── Study material ──
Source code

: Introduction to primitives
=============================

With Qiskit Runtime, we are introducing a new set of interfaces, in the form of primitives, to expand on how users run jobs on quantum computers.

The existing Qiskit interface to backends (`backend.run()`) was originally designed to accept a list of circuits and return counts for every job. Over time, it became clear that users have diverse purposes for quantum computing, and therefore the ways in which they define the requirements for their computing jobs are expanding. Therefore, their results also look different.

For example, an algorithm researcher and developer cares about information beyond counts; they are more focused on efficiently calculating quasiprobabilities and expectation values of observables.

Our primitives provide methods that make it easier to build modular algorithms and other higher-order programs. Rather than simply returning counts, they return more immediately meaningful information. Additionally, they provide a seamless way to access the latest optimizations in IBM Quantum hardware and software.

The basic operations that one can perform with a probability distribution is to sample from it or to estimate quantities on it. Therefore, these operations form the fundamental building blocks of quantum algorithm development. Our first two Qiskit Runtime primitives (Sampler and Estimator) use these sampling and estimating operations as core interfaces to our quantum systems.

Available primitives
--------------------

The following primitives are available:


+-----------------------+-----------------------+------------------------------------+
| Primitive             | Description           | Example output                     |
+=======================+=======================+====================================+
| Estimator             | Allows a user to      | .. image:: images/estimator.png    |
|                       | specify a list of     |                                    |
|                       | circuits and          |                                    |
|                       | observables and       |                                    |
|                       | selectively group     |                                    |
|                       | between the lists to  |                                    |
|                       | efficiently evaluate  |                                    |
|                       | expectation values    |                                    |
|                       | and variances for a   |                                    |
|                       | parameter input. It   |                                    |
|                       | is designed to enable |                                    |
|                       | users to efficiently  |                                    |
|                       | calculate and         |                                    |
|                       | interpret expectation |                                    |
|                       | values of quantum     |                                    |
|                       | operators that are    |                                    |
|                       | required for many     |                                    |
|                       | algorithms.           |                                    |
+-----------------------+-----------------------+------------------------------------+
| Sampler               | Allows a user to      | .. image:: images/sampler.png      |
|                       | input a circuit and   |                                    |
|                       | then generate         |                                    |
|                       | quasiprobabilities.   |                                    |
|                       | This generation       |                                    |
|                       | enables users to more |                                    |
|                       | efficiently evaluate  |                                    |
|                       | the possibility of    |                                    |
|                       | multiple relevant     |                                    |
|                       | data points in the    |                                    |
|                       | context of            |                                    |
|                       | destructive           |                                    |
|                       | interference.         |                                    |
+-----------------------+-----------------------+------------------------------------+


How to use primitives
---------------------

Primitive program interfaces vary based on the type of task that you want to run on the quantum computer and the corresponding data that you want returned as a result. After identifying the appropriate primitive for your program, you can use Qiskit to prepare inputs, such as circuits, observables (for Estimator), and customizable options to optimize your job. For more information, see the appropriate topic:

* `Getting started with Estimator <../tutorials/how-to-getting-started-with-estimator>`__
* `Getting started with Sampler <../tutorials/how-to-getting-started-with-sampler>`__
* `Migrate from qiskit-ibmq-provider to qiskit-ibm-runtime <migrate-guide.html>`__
───
── Study material ──
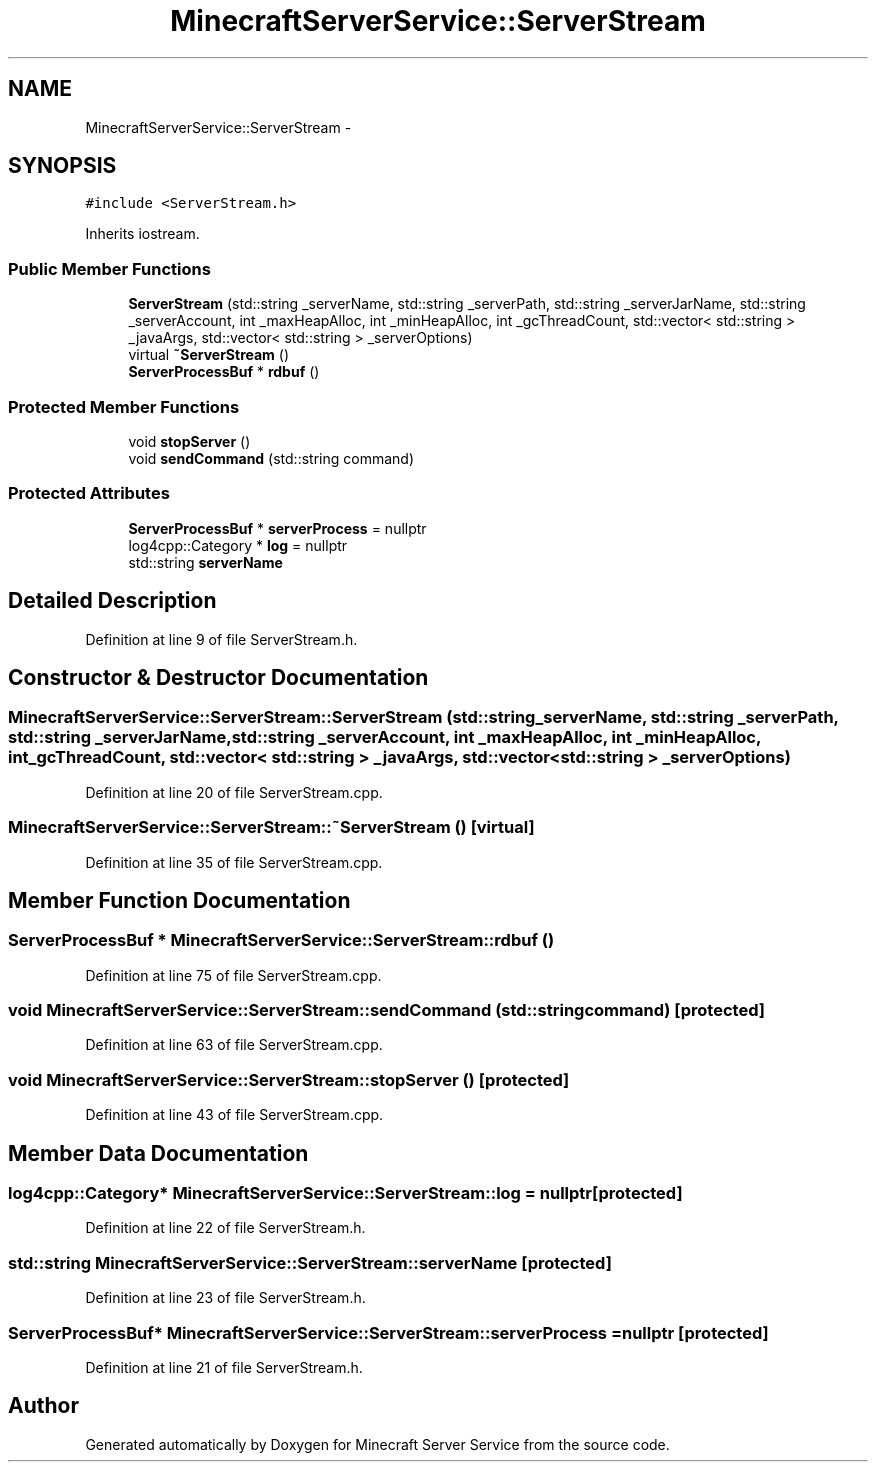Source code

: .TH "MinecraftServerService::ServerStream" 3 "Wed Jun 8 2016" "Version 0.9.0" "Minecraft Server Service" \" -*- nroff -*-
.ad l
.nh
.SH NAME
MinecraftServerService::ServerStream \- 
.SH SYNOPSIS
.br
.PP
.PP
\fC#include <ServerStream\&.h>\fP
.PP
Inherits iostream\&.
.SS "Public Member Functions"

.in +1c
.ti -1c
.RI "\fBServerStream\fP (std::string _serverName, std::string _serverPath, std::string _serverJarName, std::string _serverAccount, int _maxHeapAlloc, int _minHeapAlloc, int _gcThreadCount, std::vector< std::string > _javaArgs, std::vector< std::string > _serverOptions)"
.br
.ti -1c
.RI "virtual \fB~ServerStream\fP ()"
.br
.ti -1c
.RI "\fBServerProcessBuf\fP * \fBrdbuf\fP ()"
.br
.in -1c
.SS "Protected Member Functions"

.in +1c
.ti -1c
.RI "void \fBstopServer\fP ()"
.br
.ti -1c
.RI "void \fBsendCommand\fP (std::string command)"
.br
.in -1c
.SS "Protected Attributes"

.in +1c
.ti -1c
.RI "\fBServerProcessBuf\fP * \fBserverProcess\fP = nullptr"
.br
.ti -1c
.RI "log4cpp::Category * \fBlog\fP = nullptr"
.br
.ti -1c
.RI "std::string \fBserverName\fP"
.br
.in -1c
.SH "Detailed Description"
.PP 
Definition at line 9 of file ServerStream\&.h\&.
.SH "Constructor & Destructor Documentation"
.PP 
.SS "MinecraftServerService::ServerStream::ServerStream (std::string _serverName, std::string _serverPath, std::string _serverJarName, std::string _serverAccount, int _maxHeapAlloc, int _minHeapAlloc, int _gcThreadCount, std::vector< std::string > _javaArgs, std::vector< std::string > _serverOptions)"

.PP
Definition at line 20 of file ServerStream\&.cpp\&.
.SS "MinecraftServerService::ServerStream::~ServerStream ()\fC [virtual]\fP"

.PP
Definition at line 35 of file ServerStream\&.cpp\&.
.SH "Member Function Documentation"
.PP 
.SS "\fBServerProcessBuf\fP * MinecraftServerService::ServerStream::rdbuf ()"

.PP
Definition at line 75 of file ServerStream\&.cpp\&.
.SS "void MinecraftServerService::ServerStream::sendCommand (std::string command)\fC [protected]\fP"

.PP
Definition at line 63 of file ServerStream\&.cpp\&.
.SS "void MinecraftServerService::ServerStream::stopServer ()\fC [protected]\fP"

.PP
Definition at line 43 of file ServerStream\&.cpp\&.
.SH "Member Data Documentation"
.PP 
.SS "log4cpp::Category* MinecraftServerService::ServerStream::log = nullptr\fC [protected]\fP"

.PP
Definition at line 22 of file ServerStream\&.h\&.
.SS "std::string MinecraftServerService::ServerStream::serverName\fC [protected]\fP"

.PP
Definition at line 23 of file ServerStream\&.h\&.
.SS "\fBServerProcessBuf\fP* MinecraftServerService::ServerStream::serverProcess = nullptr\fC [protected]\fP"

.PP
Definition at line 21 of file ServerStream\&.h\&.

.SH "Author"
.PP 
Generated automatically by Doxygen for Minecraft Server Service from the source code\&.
───
§ Work instruction: Across the material above, how many lines have the word "Description" in them? Answer with a bare number.

§ Written response: 2